Animal abuse is becoming a huge problem in the state of Tennessee. There have already been several high-profile cases this year, but those cases aren't always easy to spot.
Officers and prosecutors got some hands-on training Thursday to help them combat animal abuse and put the people responsible behind bars.
"Dog-fighting rings are notoriously insular. They are very protective," said Assistant District Attorney Shannon Poindexter. "Outsiders are not going to get the information about where these fights are taking place."
So the secretive nature of the rings is the first hurdle for investigators to clear while trying to get information so they can build their cases. And people who handle these cases say people of all races - rich and poor - take part in animal fighting rings.
"It's across-the-board with economics, et cetera. It's not just one race or culture of people we're seeing that in," said animal fighting investigator Janette Reever.
In one recent high-profile dog-fighting investigation, Metro police seized dozens of dogs and nearly a quarter-million dollars off Pewitt Road.
Most cases aren't nearly that big, though, and Reever says as dog fighting declines another kind of animal fighting is growing in Middle Tennessee: cock fighting.
Prosecutors say animal fighting rings are often hard to crack, so they're usually only caught in connection with another criminal investigation.

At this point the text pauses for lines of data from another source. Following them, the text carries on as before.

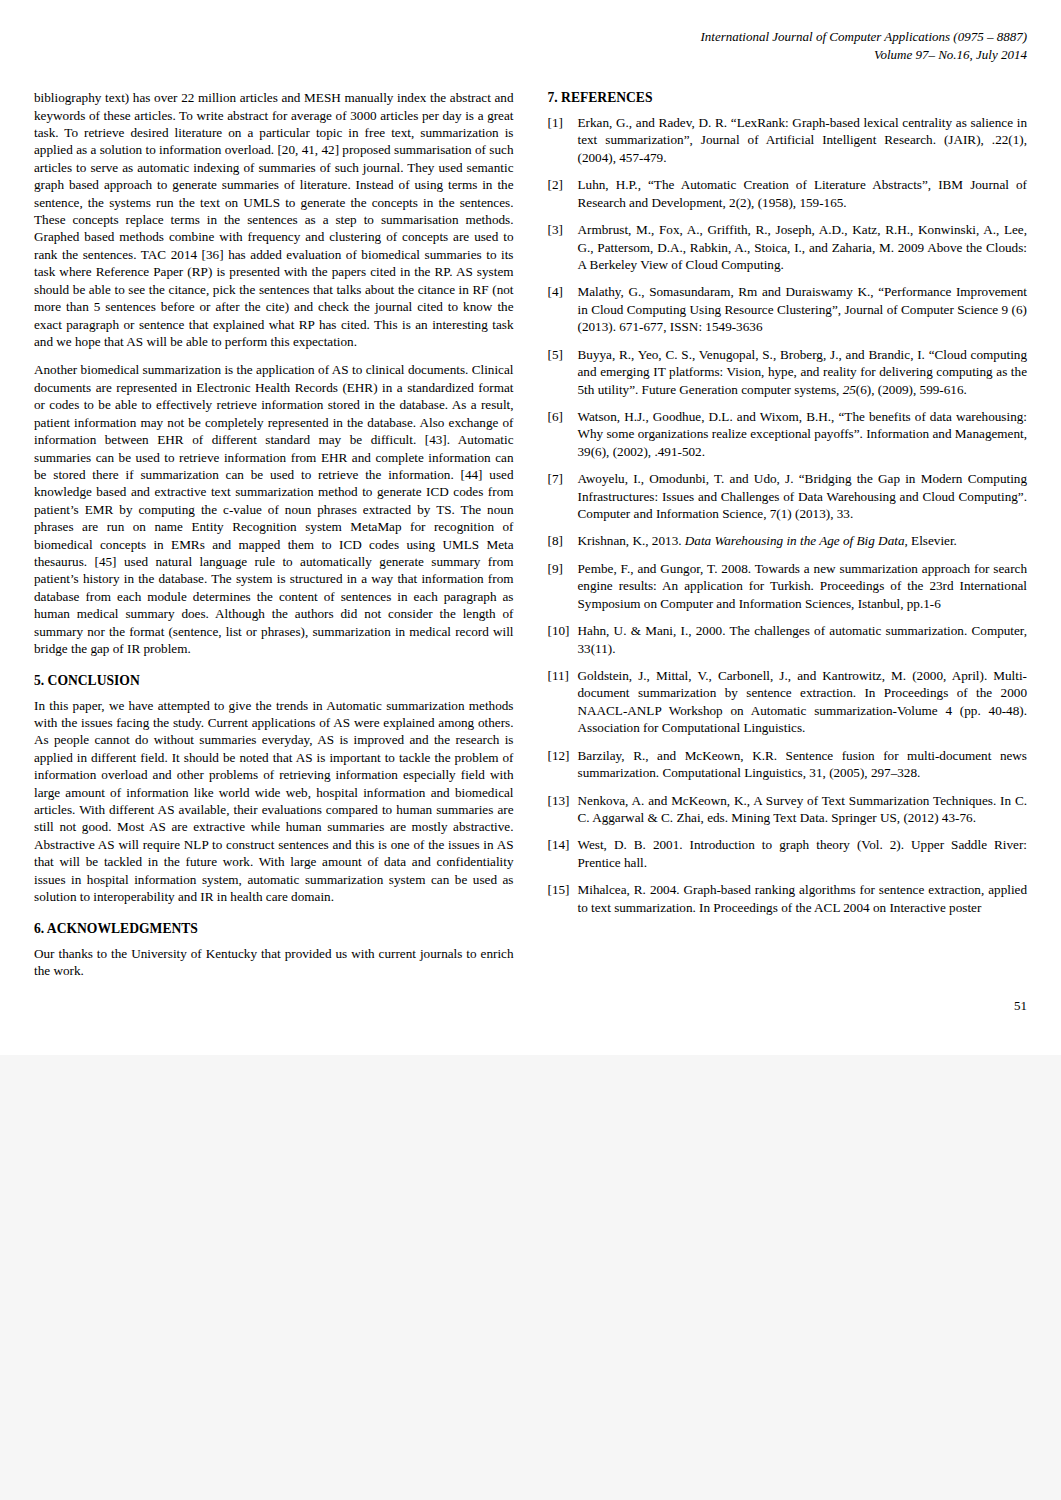International Journal of Computer Applications (0975 – 8887)
Volume 97– No.16, July 2014
bibliography text) has over 22 million articles and MESH manually index the abstract and keywords of these articles. To write abstract for average of 3000 articles per day is a great task. To retrieve desired literature on a particular topic in free text, summarization is applied as a solution to information overload. [20, 41, 42] proposed summarisation of such articles to serve as automatic indexing of summaries of such journal. They used semantic graph based approach to generate summaries of literature. Instead of using terms in the sentence, the systems run the text on UMLS to generate the concepts in the sentences. These concepts replace terms in the sentences as a step to summarisation methods. Graphed based methods combine with frequency and clustering of concepts are used to rank the sentences. TAC 2014 [36] has added evaluation of biomedical summaries to its task where Reference Paper (RP) is presented with the papers cited in the RP. AS system should be able to see the citance, pick the sentences that talks about the citance in RF (not more than 5 sentences before or after the cite) and check the journal cited to know the exact paragraph or sentence that explained what RP has cited. This is an interesting task and we hope that AS will be able to perform this expectation.
Another biomedical summarization is the application of AS to clinical documents. Clinical documents are represented in Electronic Health Records (EHR) in a standardized format or codes to be able to effectively retrieve information stored in the database. As a result, patient information may not be completely represented in the database. Also exchange of information between EHR of different standard may be difficult. [43]. Automatic summaries can be used to retrieve information from EHR and complete information can be stored there if summarization can be used to retrieve the information. [44] used knowledge based and extractive text summarization method to generate ICD codes from patient’s EMR by computing the c-value of noun phrases extracted by TS. The noun phrases are run on name Entity Recognition system MetaMap for recognition of biomedical concepts in EMRs and mapped them to ICD codes using UMLS Meta thesaurus. [45] used natural language rule to automatically generate summary from patient’s history in the database. The system is structured in a way that information from database from each module determines the content of sentences in each paragraph as human medical summary does. Although the authors did not consider the length of summary nor the format (sentence, list or phrases), summarization in medical record will bridge the gap of IR problem.
5. CONCLUSION
In this paper, we have attempted to give the trends in Automatic summarization methods with the issues facing the study. Current applications of AS were explained among others. As people cannot do without summaries everyday, AS is improved and the research is applied in different field. It should be noted that AS is important to tackle the problem of information overload and other problems of retrieving information especially field with large amount of information like world wide web, hospital information and biomedical articles. With different AS available, their evaluations compared to human summaries are still not good. Most AS are extractive while human summaries are mostly abstractive. Abstractive AS will require NLP to construct sentences and this is one of the issues in AS that will be tackled in the future work. With large amount of data and confidentiality issues in hospital information system, automatic summarization system can be used as solution to interoperability and IR in health care domain.
6. ACKNOWLEDGMENTS
Our thanks to the University of Kentucky that provided us with current journals to enrich the work.
7. REFERENCES
Erkan, G., and Radev, D. R. “LexRank: Graph-based lexical centrality as salience in text summarization”, Journal of Artificial Intelligent Research. (JAIR), .22(1), (2004), 457-479.
Luhn, H.P., “The Automatic Creation of Literature Abstracts”, IBM Journal of Research and Development, 2(2), (1958), 159-165.
Armbrust, M., Fox, A., Griffith, R., Joseph, A.D., Katz, R.H., Konwinski, A., Lee, G., Pattersom, D.A., Rabkin, A., Stoica, I., and Zaharia, M. 2009 Above the Clouds: A Berkeley View of Cloud Computing.
Malathy, G., Somasundaram, Rm and Duraiswamy K., “Performance Improvement in Cloud Computing Using Resource Clustering”, Journal of Computer Science 9 (6) (2013). 671-677, ISSN: 1549-3636
Buyya, R., Yeo, C. S., Venugopal, S., Broberg, J., and Brandic, I. “Cloud computing and emerging IT platforms: Vision, hype, and reality for delivering computing as the 5th utility”. Future Generation computer systems, 25(6), (2009), 599-616.
Watson, H.J., Goodhue, D.L. and Wixom, B.H., “The benefits of data warehousing: Why some organizations realize exceptional payoffs”. Information and Management, 39(6), (2002), .491-502.
Awoyelu, I., Omodunbi, T. and Udo, J. “Bridging the Gap in Modern Computing Infrastructures: Issues and Challenges of Data Warehousing and Cloud Computing”. Computer and Information Science, 7(1) (2013), 33.
Krishnan, K., 2013. Data Warehousing in the Age of Big Data, Elsevier.
Pembe, F., and Gungor, T. 2008. Towards a new summarization approach for search engine results: An application for Turkish. Proceedings of the 23rd International Symposium on Computer and Information Sciences, Istanbul, pp.1-6
Hahn, U. & Mani, I., 2000. The challenges of automatic summarization. Computer, 33(11).
Goldstein, J., Mittal, V., Carbonell, J., and Kantrowitz, M. (2000, April). Multi-document summarization by sentence extraction. In Proceedings of the 2000 NAACL-ANLP Workshop on Automatic summarization-Volume 4 (pp. 40-48). Association for Computational Linguistics.
Barzilay, R., and McKeown, K.R. Sentence fusion for multi-document news summarization. Computational Linguistics, 31, (2005), 297–328.
Nenkova, A. and McKeown, K., A Survey of Text Summarization Techniques. In C. C. Aggarwal & C. Zhai, eds. Mining Text Data. Springer US, (2012) 43-76.
West, D. B. 2001. Introduction to graph theory (Vol. 2). Upper Saddle River: Prentice hall.
Mihalcea, R. 2004. Graph-based ranking algorithms for sentence extraction, applied to text summarization. In Proceedings of the ACL 2004 on Interactive poster
51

And she says there's a pretty simple reason why she's seeing more of this illegal activity here.
"This is one of the handful of states where the penalties are very weak. Therefore, it's a magnet for people to come to this jurisdiction," Reever said.
Reever and a couple other instructors gave a daylong training session to police officers, prosecutors and humane officers, showing them ways to make their cases easier to prosecute.
Still, she says the best line of defense is a watchful public.